In Kosaka Smelting and Refining Co., Ltd., tin inlet increases rapidly from around 2008, because of TSL furnace starting up and raw materials change from ores to E-scraps. With tin increase negatively affected on lead productivity, Lead Smelting Section reinforced tin removal process from lead. In this process, tin is oxidized into the form of dross and separated from molten crude lead. In addition, new processes recovering tin metal from the dross were installed. These processes contain both pyrometallurgical (reduction) and hydrometallurgical (electro winning) sections. Currently tin metal becomes one of the main products of Kosaka. In this paper, the tin removal and recovery processes are described.
4:00 PM
True Traceability Enabled by In-line Laser Marking of Lead and Zinc Ingots: Alex Fraser1; Jean-Michaël Deschênes1; 1Laserax Inc
In the last few years, traceability has become an important asset for improvement of manufacturing processes and logistics in the primary metal industries. One of the key elements to obtain true traceability is the ability to consistently apply an identifier on the metal product, as early as possible in the manufacturing process. This often implies marking on very hot metal in harsh foundry environment, conditions that are far from ideal for traditional labelling or inkjet printing systems. In this paper, we discuss the feasibility of laser marking of Lead and Zinc ingots directly in the production line. Such laser marked identifiers are very robust and the marking machines requires much less maintenance than traditional technologies. Emphasis is put on the process speed and contrast level.
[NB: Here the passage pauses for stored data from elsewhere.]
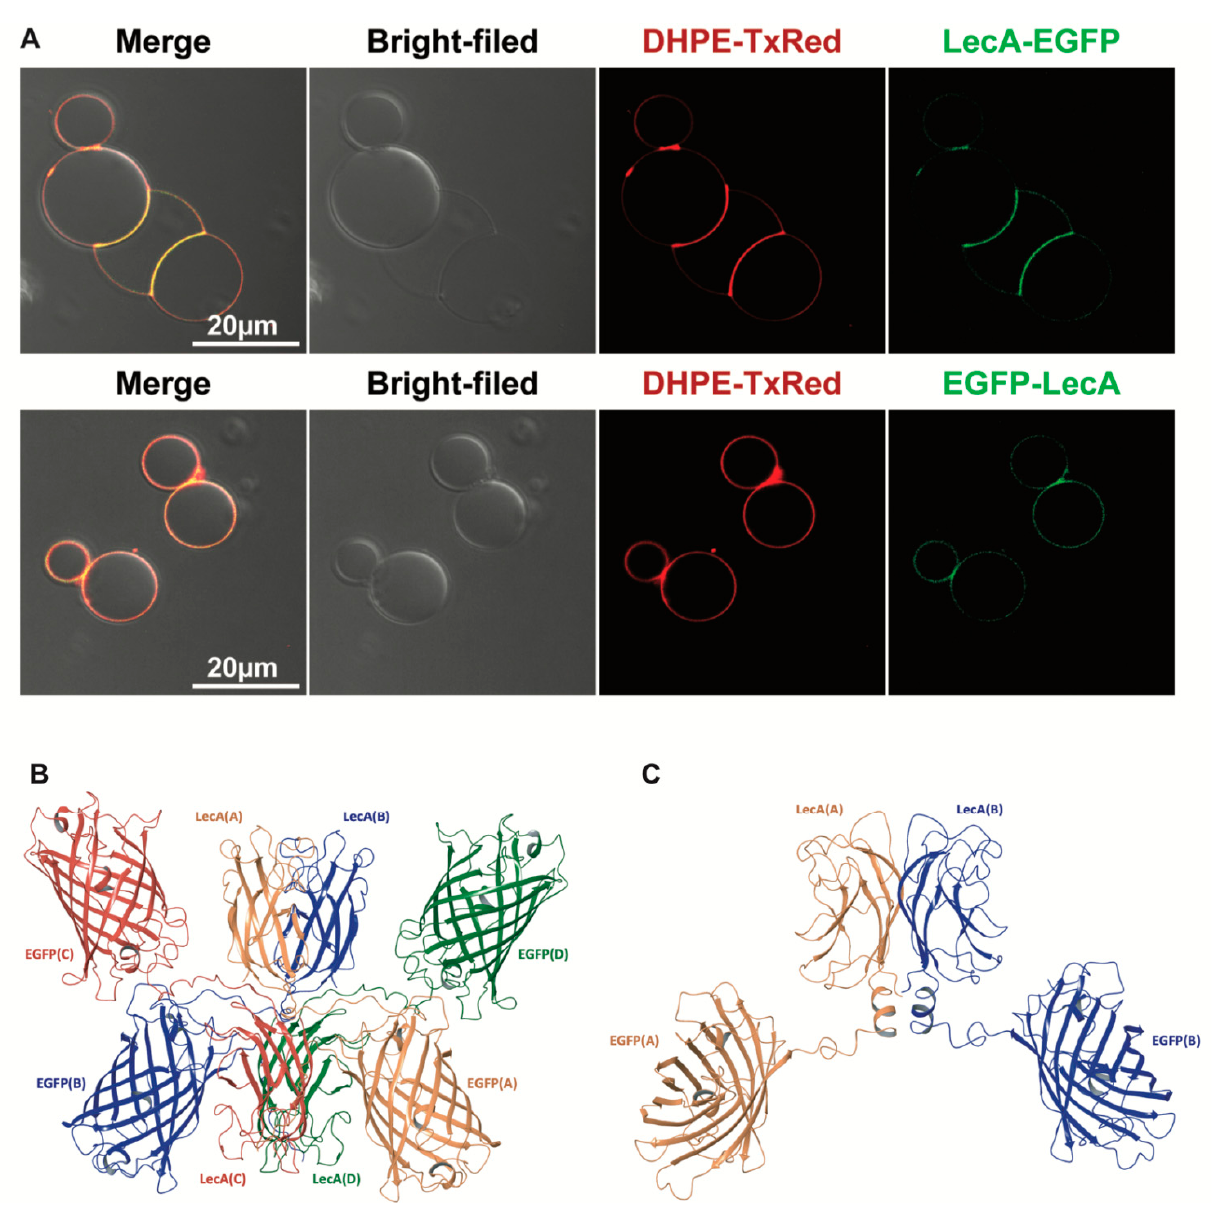
Figure 5. The properties of LecA-fusion proteins. ( A ) LecA-fusion proteins were used to test whether the fusion with EGFP at the N- or C-terminus can block the binding pockets of LecA to the glycosphingolipid Gb3. Gb3-containing GUVs (with Texas Red-labeled 1,2-dihexadecanoyl-sn-glycerol-3-phosphoethanolamine (DHPE-TR) as a fluorescent membrane marker) were separately incubated with LecA-EGFP and EGFP-LecA for 15 min at 37 °C (scale bar: 20 µm). ( B ) The putative structure of LecA-EGFP tetramer fusion protein in a cartoon with each chimeric subunit given in different colors. ( C ) The putative structure of EGFP-LecA dimer fusion protein in a cartoon with secondary structures given in different colors.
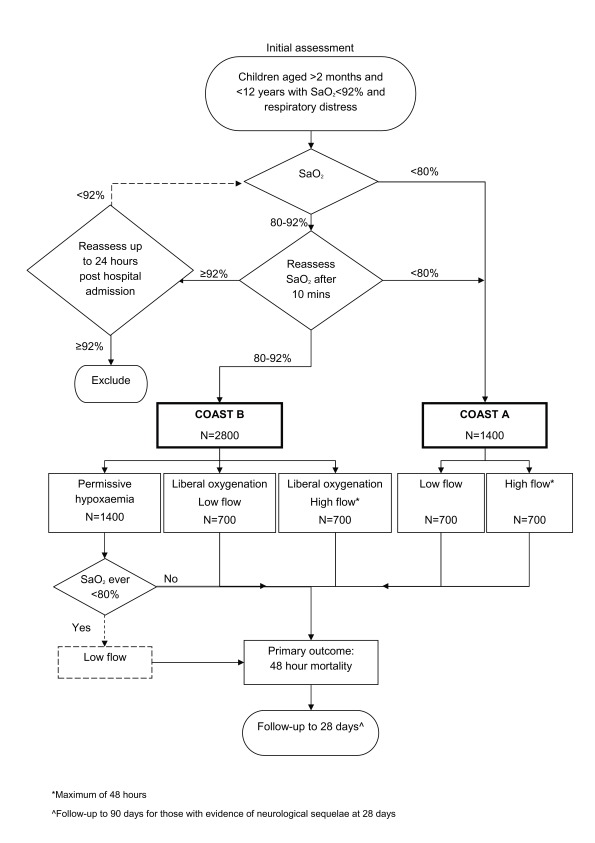
Trial flow chart.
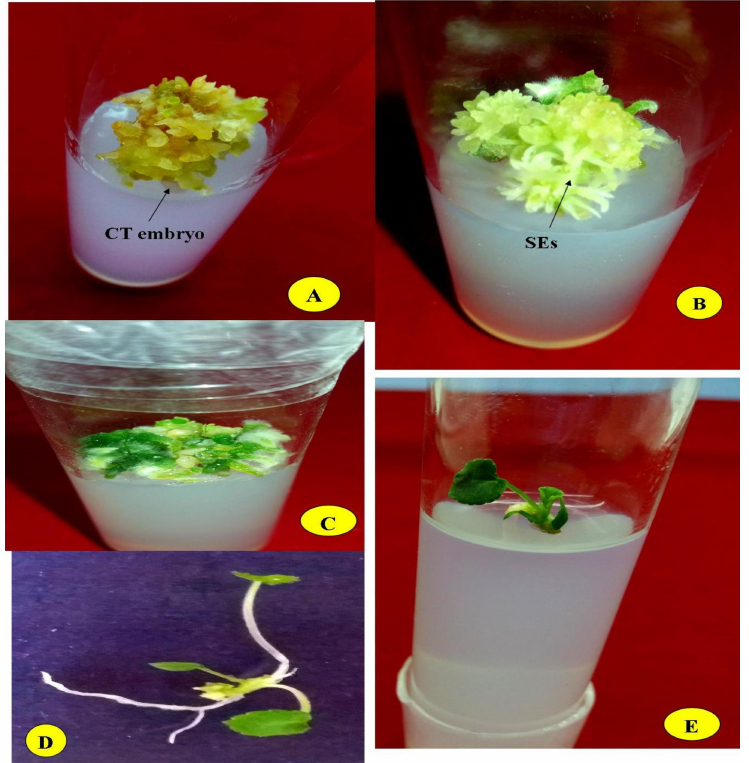
Figure 1. Plant regeneration through somatic embryogenesis in V. canescens from leaf explants. ( A ) Asynchronous SE on Murashige and Skoog (MS) medium 0.15 + 0.05 mg L − 1 (2,4-D + Kn). ( B ) SE on MS medium supplemented with casein hydrolysate + L -glutamine (2 % + 50 mg L − 1 ). ( C ) Mature SE. ( D , E ). Plantlets regenerated from mature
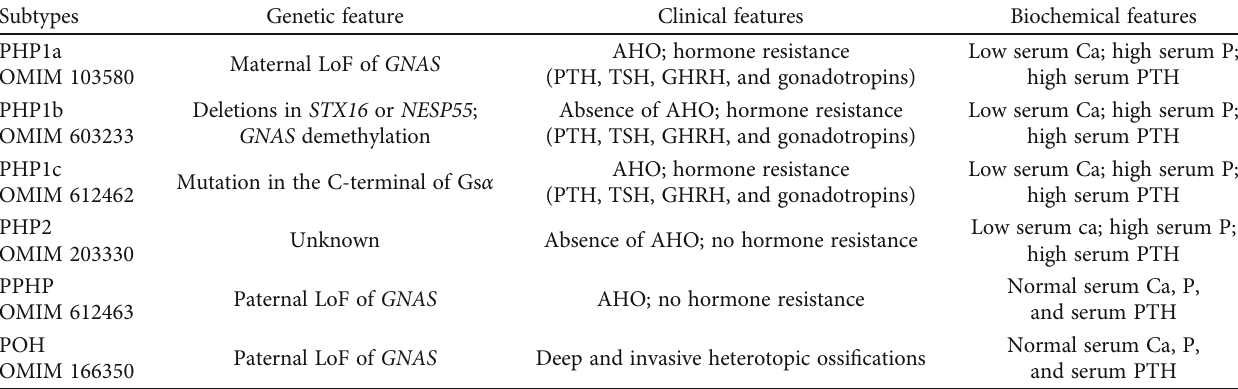
Table 1: Characteristics of PHP subtypes with genetic, clinical, and biochemical features [1, 4,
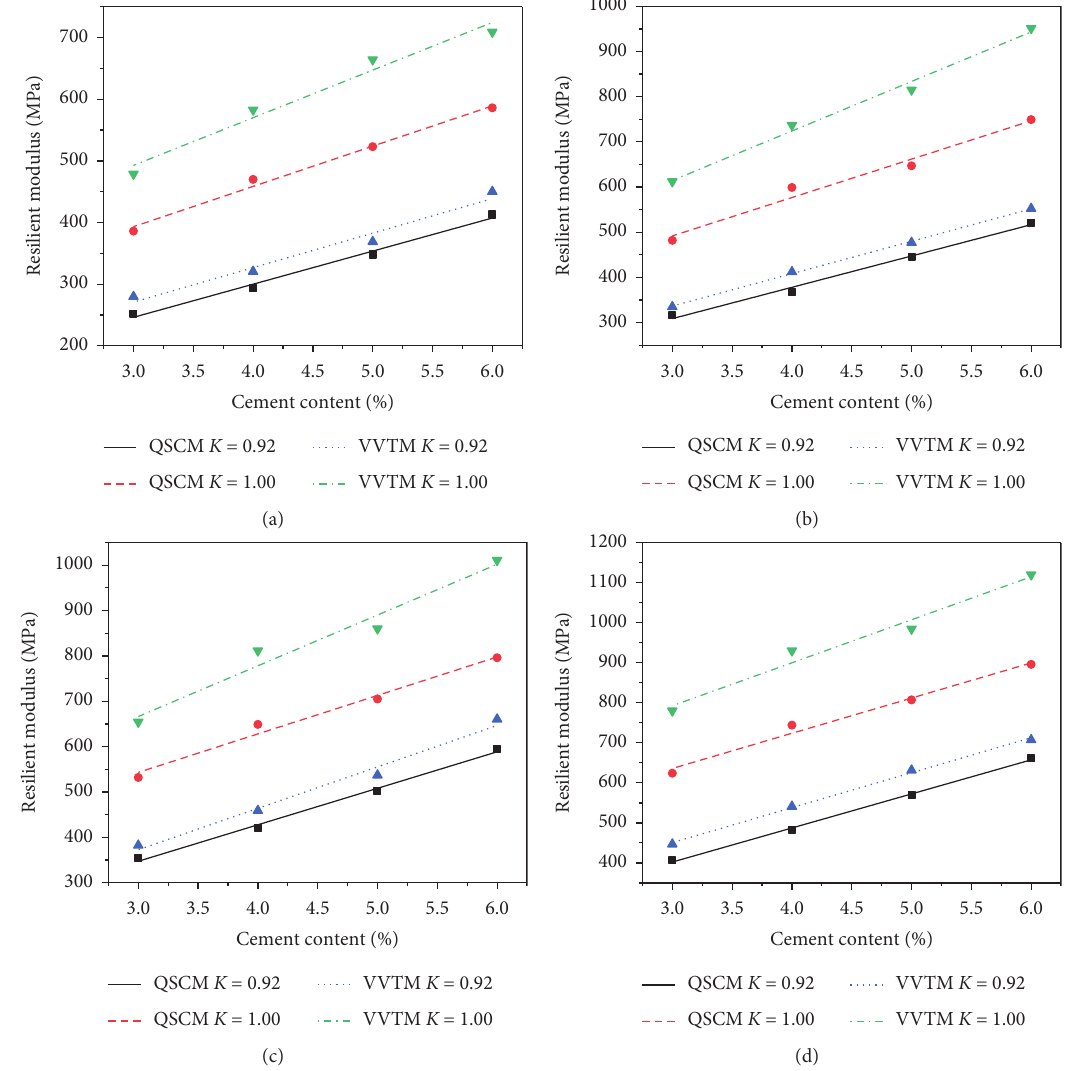
Figure 10: Influence of cement content on RM of CSL compacted using VVCM and QSCM. (a) 7d. (b) 14d. (c) 28d. (d)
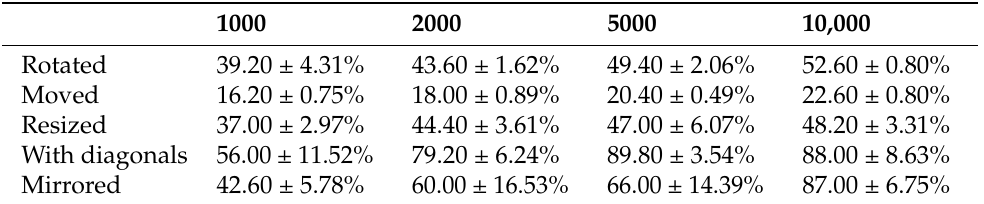
Table 10. The number of transformed objects: 2; Level of noise: 4.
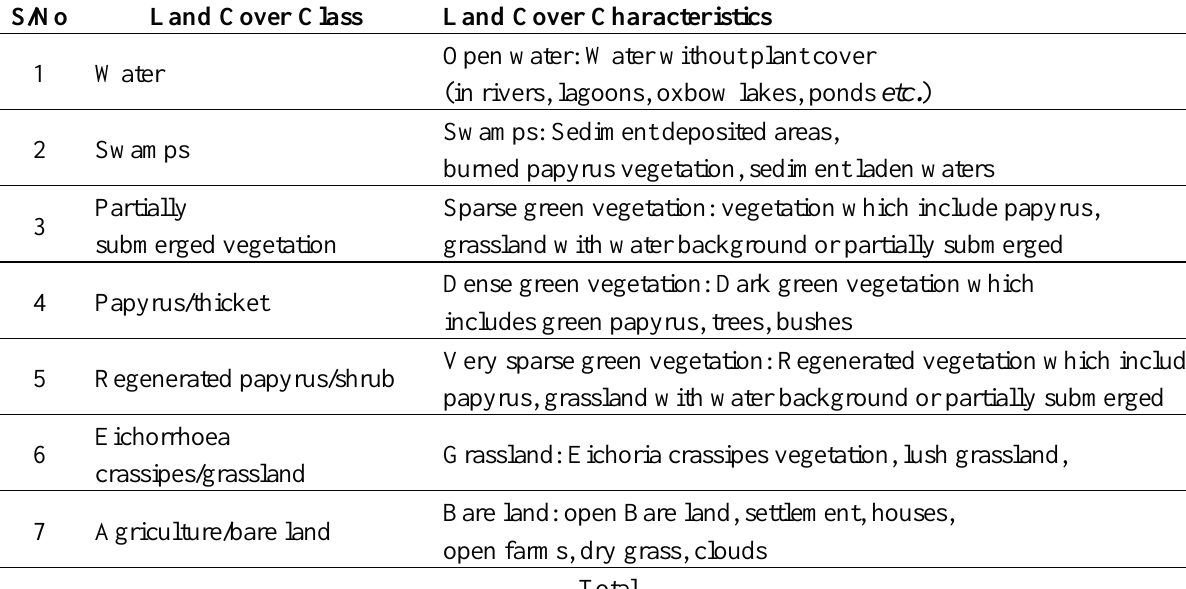
Table 1. Field vegetation classification in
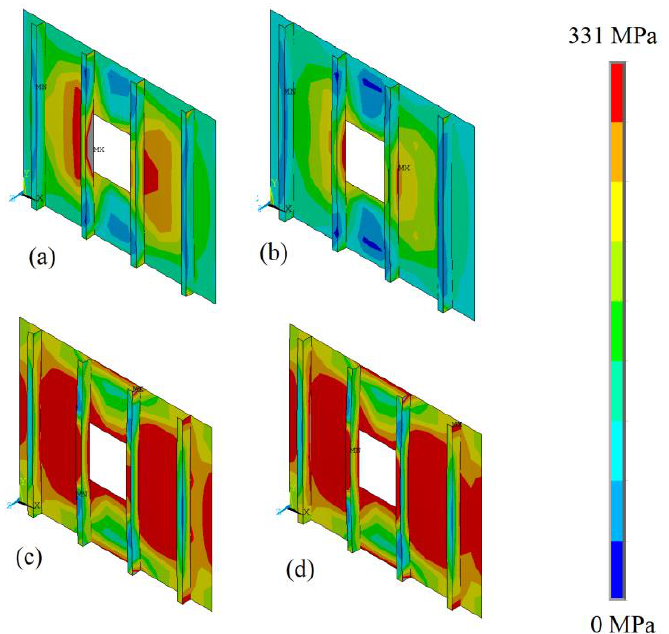
Figure 12. The von Mises stress distribution for the stiffened plate with centered square hole, with ( a ) t = 5 mm and Q = 2 q u /3, ( b ) t = 5 mm and Q = 5 q u /6, ( c ) t = 12 mm and Q = 2 q u /3, and ( d ) t = 12 mm and Q = 5 q u /6.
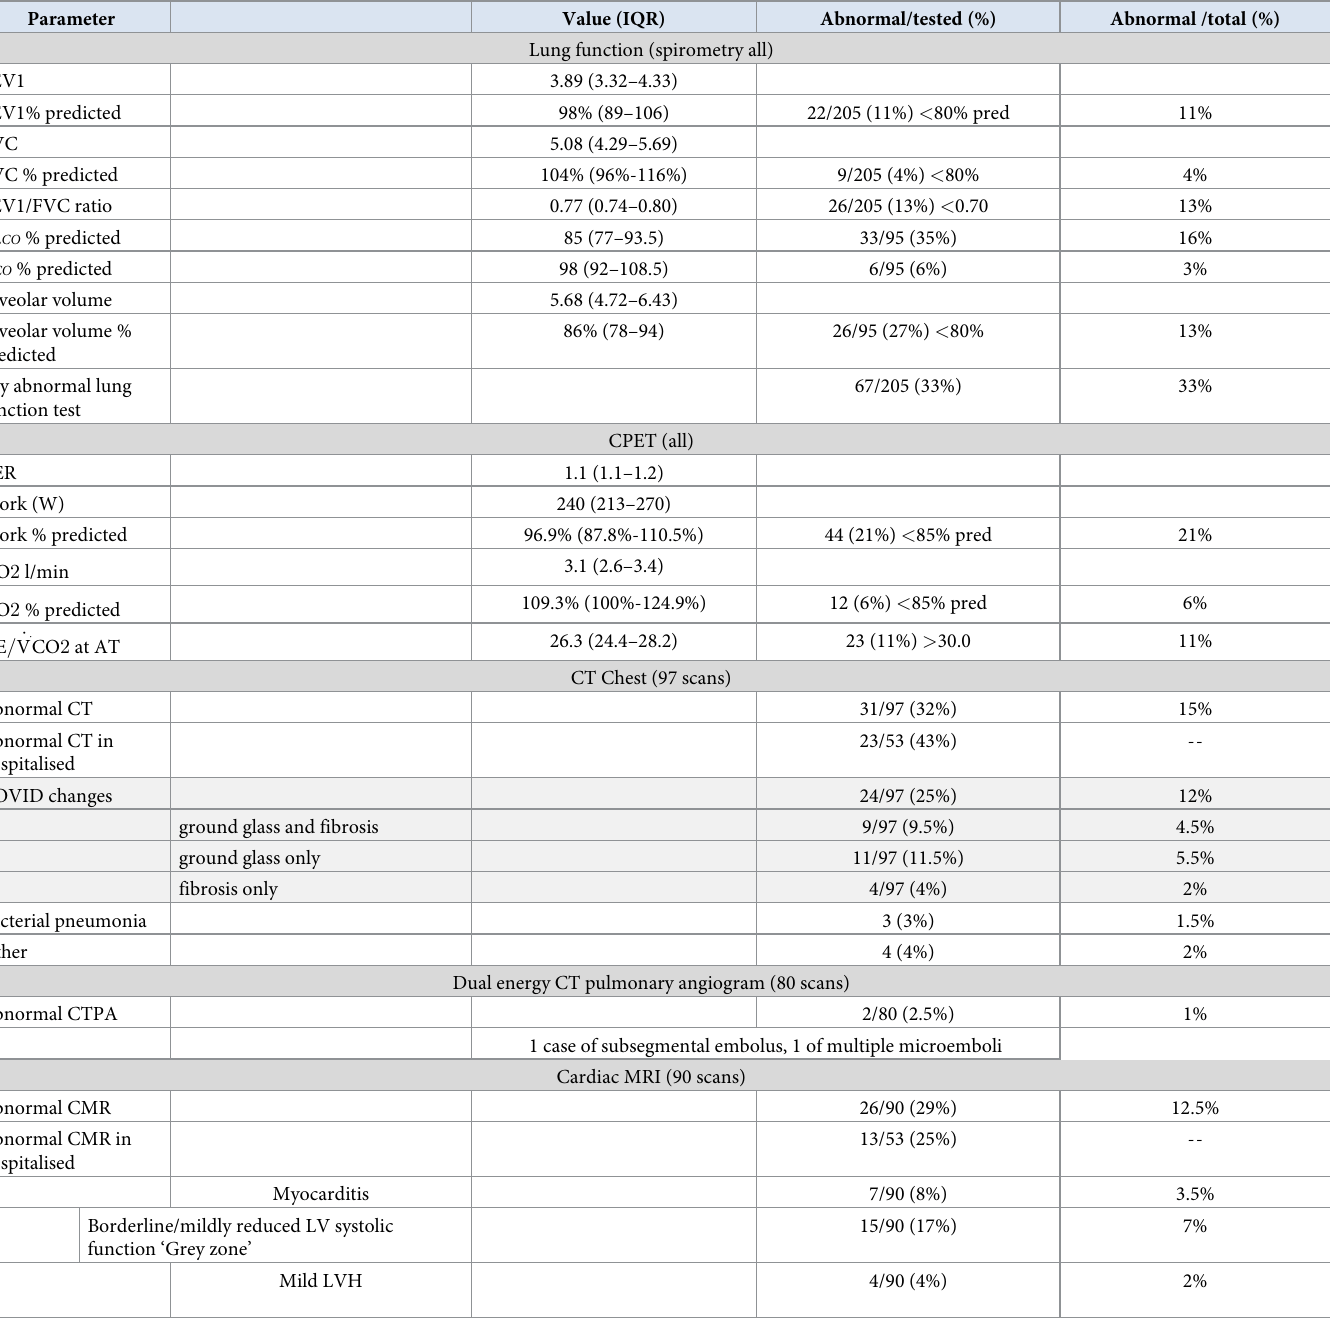
Table 6. Full results of clinical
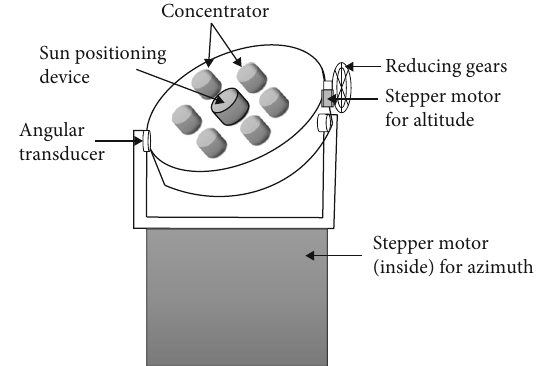
Figure 9: Active daylighting system consisted of dual-axis sun- tracking and concentrating system (source: adapted from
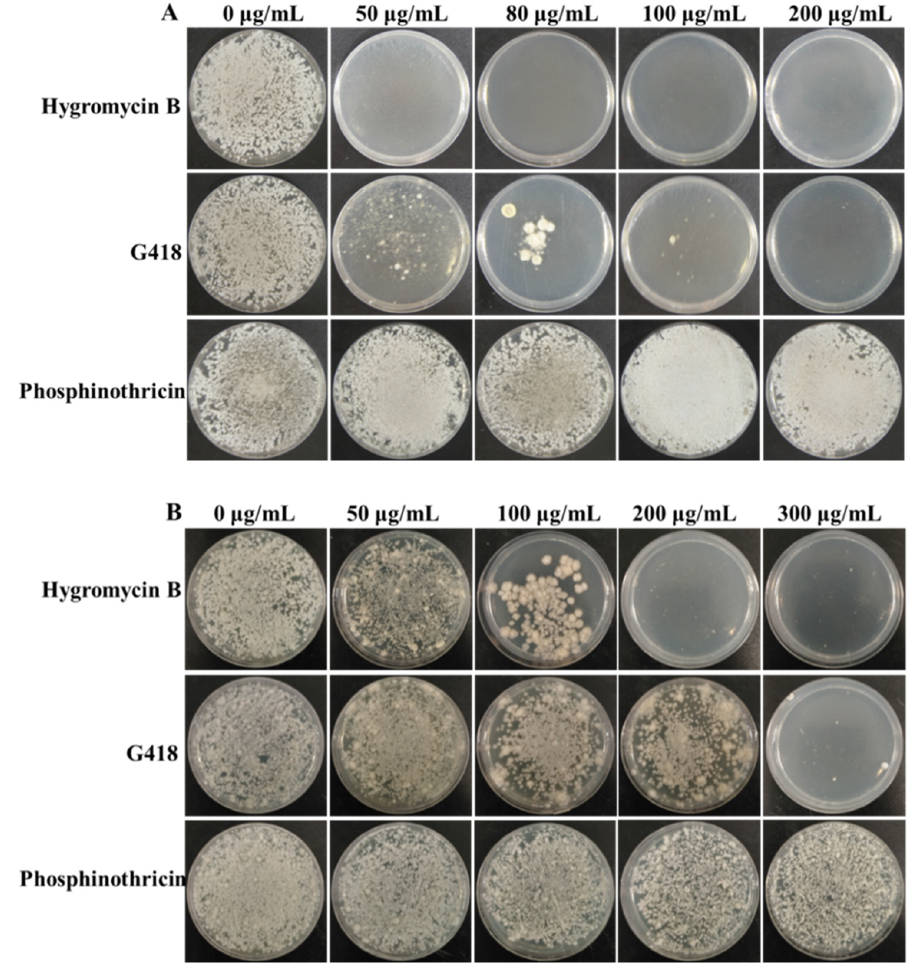
Figure 2. Marker screening for A. niger N1 and A. niger O1. ( A ) Five concentration gradients (0, 50, 80, 100, and 200 µg/mL) of three antibiotics (hygromycin B, G418, and phosphinothricin) were tested on bottom-agar plates at 30 °C for A. niger N1. ( B ) Five concentration gradients (0, 50, 100, 200, and 300 µg/mL) of three antibiotics (hygromycin B, G418, and phosphinothricin) were tested on bottom- agar plates at 34 °C for A. niger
Dynamic compensation for the inaccurate part positioning is also explained, which makes the system capable of handling most real industrial conditions.
4:20 PM
Advanced Technologies Reliant on the Properties of Lead: Timothy Ellis1; 1RSR Technologies
Over the past several years, great strides have been made in the fundamental understanding of the processes that occur in an operating lead (Pb) battery. Using modern analytical techniques, such as high-energy X-rays at Argonne National Laboratory’s Advanced Photon Source and scanning laser mass spectrometry at RSR Technologies, more detailed aspects of Pb battery processes are being uncovered. Although the Pb battery is currently the largest application of Pb in the world today, other technologies are beginning to take advantage of the unique properties of Pb. New battery types, such as lithium-lead sulfide, and solar cells and thermoelectric devices based on lead iodide perovskite structures, are emerging as potentially important technologies. These applications represent new opportunities for Pb in the economy and will motivate the Pb industry’s need to foster continuous improvement activities leading to sustainability.
4:40 PM
Nucleation and Growth of Lead Sulfate Nanoparticles: Michael Wall1; Jesse Smith1; Marcus Young1; Tim Ellis2; 1University of North Texas; 2RSRT
PbSO4 is a key component in the charging and discharging of lead acid batteries - such as the cycling of automotive batteries. PbSO4 is a poor conductor that forms on the positive and negative electrodes during discharging and dissolves during charging of the battery. Over time, build-up of PbSO4 occurs on the electrodes which reduces the efficiency of the battery. This study aims to determine the nucleation and growth mechanisms of PbSO4 nanoparticles. Time dependence of particle morphology was observed by different reaction conditions. By creating the PbSO4 using premixed solutions, ethanol was used to “freeze” the development of the PbSO4 particles over various periods of time. The structure of the nanoparticles were characterized via transmission electron microscopy, high angle annular dark field scanning transmission electron microscopy, and selected area electron diffraction. This study will provide insight into the mechanism by which PbSO4 forms.